## TRECHO PARA LER
O cônego Fernandes Pinheiro (1825-1876), que dedicou sua vida às letras e foi um dos intelectuais que mais se destacaram no aparelho cultural do Império, ao falar das narrativas de Teixeira Sousa refere-se ao autor como um “pintor dos nossos usos e costumes”, por tão bem pincelar em palavras a sociedade de seu tempo.
O livro, originalmente dividido em 20 capítulos, conta com 595 notas, quase todas elaboradas pelo doutor em Letras pela UFRJ Gustavo Rocha, além de apresentação da professora Hebe Cristina da Silva, mestre e doutora em Teoria e História Literária pela Universidade Estadual de Campinas, cuja tese de doutorado estabelece relações entre os escritos de Teixeira e Sousa e o contexto de formação do romance brasileiro. A obra também conta com texto de orelha assinado pelo jornalista e sociólogo José Correia Baptista.
“Uma obra de indiscutível relevância para a literatura brasileira, onde os leitores entrarão em contato com um enredo recheado de peripécias, crimes, redenções, punições, reflexões edificantes, descrições de paisagem e muitas surpresas distribuídas nos vinte capítulos que contam a história de Laura e Augusto, o filho do pescador referido no título”, ressalta Hebe.
O livro tem como ponto de partida a praia de Copacabana, no Rio de Janeiro, onde Augusto encontra a moça Laura, à deriva num naufrágio. Laura, de alma complexa e beleza raríssima descritas pelo autor, que narra o livro em primeira pessoa, está no centro do entrecho. Além de Augusto, com quem se casa, acaba por se envolver com Florindo, Marcos e Emiliano entre percalços, incêndios e assassinatos em um suspense que apronta ligeiras reviravoltas a cada novo capítulo.

## REGISTROS DE DADOS
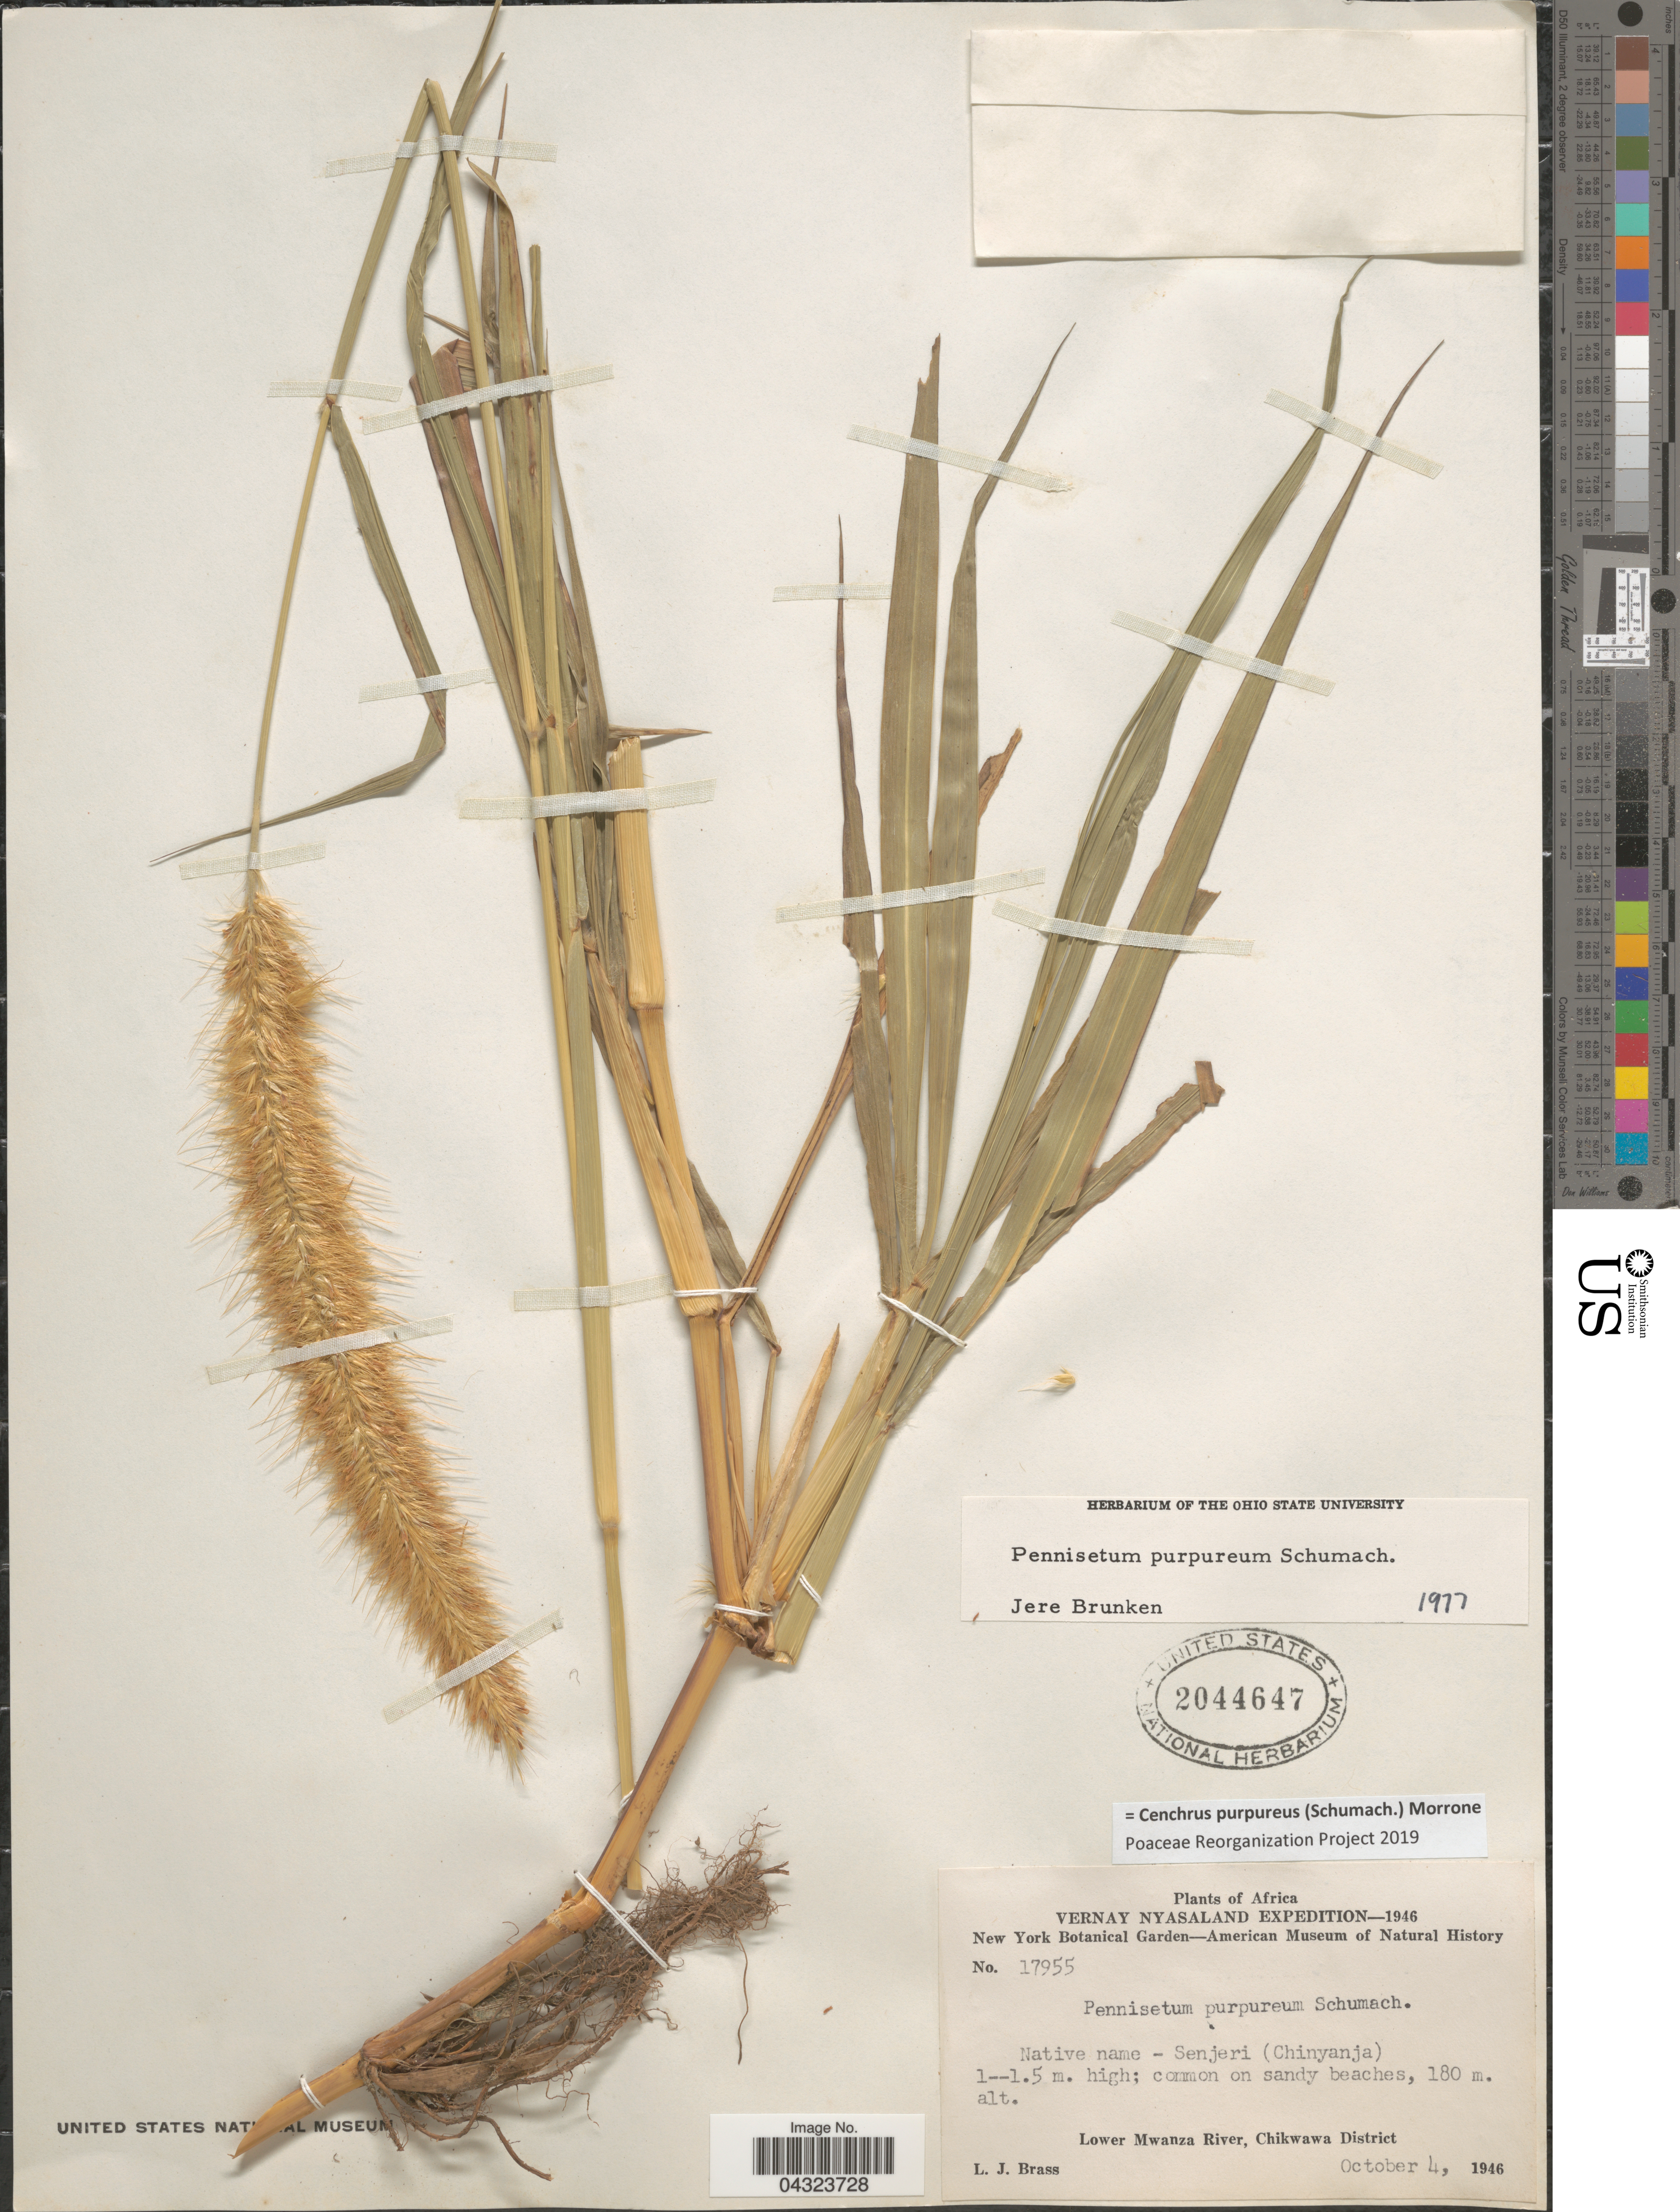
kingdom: Plantae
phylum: Tracheophyta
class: Liliopsida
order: Poales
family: Poaceae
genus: Cenchrus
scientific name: Cenchrus purpureus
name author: (Schumach.) Morrone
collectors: L. J. Brass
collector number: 17955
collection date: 1946-10-04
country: Tanzania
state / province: Mwanza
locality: Africa. Vernay Nyasaland Expedition- 1946. Lower Mwanza River, Chikwawa District.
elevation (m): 180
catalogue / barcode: US 2044647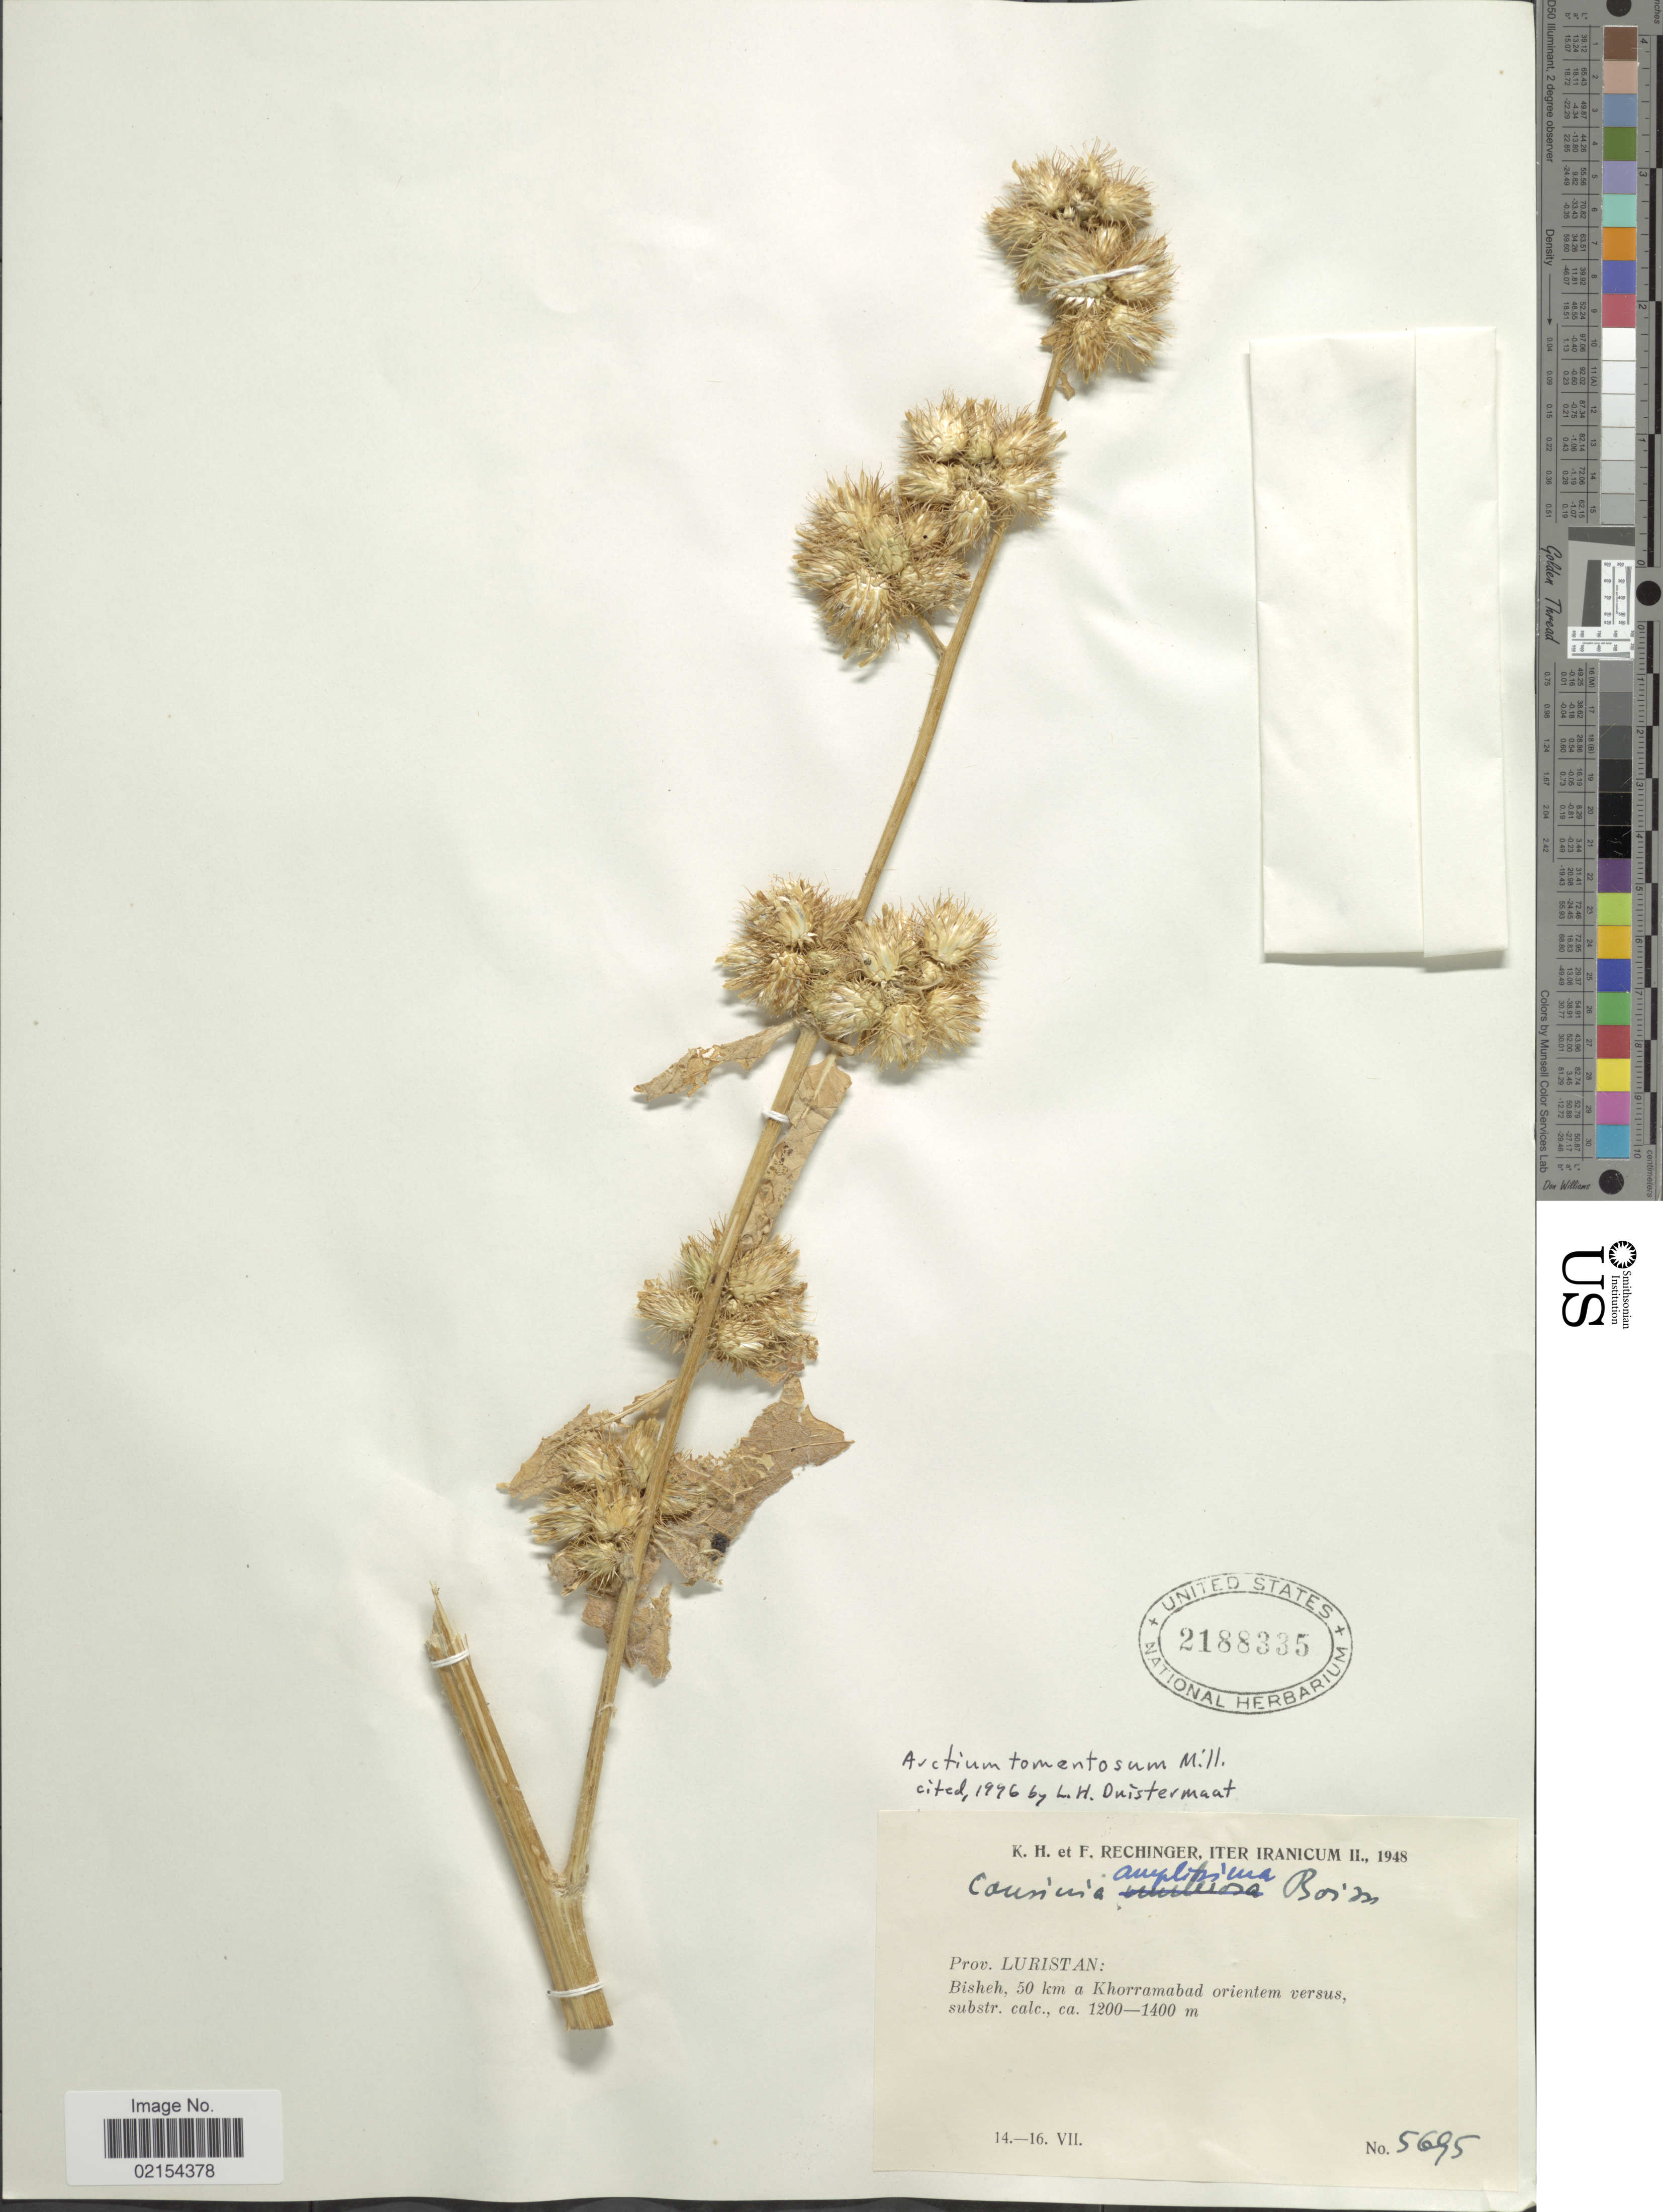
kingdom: Plantae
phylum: Tracheophyta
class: Magnoliopsida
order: Asterales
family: Asteraceae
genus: Arctium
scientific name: Arctium tomentosum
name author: Mill.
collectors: K. H. Rechinger & F. Rechinger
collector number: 5695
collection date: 1948-07-14/1948-07-16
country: Iran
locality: Iter Iranicum, Prov. Luristan, Bisheh, 50 km a Khorramabad orientem versus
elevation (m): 1200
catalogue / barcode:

## INSTRUÇÃO A
Segundo o trecho sobre o romance do filho do pescador, quantas notas o livro traz?
## INSTRUÇÃO B
Dê sequência ao trecho sobre o romance do filho do pescador, a partir da última frase dele.

## RESPOSTA A
595 notas.

## RESPOSTA B
Com núcleo de personagens reduzido, Teixeira e Sousa segue o costume de oradores da época e busca preencher sua escrita com o máximo de detalhes e costumes locais de forma poética sob a intenção de bendizer o Rio de Janeiro oitocentista. Ao mesmo passo, conduz com habilidade em sua narrativa as intenções acobertadas dessas pessoas e trazer na escrita as reflexões morais que levam o leitor a questionar as histórias, perspectivas, verdades e mentiras ali contadas. Laura não se apresenta como simples moça recatada, mas alguém capaz de suas próprias maquinações e artimanhas. Distante do papel imaginado para a mulher na sociedade e descrita em outros cânticos e poesias contemporâneos como doce objeto de conquista.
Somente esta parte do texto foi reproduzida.